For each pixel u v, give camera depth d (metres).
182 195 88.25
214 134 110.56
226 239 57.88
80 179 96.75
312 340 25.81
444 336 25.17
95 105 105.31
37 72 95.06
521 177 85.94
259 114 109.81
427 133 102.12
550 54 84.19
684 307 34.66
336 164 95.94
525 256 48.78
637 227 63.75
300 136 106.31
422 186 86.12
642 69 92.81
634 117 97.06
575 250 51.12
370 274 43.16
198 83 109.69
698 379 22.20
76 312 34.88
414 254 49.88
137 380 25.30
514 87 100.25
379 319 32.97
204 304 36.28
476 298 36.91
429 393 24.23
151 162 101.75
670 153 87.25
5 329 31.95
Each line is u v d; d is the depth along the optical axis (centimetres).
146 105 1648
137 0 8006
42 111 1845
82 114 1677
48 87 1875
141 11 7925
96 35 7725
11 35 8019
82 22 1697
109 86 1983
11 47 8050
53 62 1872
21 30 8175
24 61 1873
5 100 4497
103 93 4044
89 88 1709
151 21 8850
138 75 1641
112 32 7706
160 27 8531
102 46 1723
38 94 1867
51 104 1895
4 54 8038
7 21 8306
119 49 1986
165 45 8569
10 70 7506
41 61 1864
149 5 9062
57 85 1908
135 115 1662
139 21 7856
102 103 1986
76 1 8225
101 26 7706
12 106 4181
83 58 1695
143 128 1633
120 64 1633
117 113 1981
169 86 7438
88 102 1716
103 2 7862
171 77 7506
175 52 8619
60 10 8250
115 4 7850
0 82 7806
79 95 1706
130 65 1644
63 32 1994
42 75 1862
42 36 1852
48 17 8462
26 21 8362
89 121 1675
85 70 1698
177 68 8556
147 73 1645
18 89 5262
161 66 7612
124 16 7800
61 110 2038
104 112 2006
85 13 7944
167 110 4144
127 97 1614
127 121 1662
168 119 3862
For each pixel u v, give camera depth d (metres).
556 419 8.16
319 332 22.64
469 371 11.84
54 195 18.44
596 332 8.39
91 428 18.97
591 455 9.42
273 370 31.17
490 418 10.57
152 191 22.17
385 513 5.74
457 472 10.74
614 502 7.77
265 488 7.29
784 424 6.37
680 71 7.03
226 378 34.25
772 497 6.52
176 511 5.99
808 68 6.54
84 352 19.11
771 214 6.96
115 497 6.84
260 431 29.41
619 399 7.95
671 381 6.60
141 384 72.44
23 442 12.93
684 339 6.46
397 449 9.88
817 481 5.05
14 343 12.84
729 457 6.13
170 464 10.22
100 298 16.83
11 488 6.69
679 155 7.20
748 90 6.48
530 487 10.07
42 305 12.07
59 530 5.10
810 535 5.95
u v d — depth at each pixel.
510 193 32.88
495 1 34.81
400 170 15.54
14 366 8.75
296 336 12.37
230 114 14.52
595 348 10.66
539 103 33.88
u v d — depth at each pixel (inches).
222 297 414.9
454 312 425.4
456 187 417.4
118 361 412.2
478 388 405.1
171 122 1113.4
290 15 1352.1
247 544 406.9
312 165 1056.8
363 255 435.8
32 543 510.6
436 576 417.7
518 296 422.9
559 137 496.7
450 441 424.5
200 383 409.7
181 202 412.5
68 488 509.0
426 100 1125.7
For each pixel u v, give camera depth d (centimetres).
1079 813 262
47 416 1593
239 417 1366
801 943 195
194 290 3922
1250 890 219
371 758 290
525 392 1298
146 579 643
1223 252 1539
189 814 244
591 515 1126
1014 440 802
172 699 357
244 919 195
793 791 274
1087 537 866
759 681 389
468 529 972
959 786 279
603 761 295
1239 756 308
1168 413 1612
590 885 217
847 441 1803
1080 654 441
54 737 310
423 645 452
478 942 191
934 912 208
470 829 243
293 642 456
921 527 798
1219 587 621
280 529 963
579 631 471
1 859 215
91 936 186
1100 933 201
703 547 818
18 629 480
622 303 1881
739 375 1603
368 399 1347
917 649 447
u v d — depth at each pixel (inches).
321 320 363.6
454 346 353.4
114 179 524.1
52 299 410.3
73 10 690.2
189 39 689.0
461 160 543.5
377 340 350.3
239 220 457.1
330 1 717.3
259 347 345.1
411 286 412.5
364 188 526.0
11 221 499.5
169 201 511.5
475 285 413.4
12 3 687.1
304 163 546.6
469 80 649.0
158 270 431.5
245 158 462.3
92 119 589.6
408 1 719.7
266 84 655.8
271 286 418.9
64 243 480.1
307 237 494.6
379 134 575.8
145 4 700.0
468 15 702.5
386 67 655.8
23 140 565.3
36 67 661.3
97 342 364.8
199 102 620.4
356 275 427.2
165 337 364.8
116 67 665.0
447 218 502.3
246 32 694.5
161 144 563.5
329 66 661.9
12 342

================

**EXERCISE GOAL**
Looking at the records above, how many of their lines carry the string "depth"? Answer with the number and nothing else.

**ANSWER**
7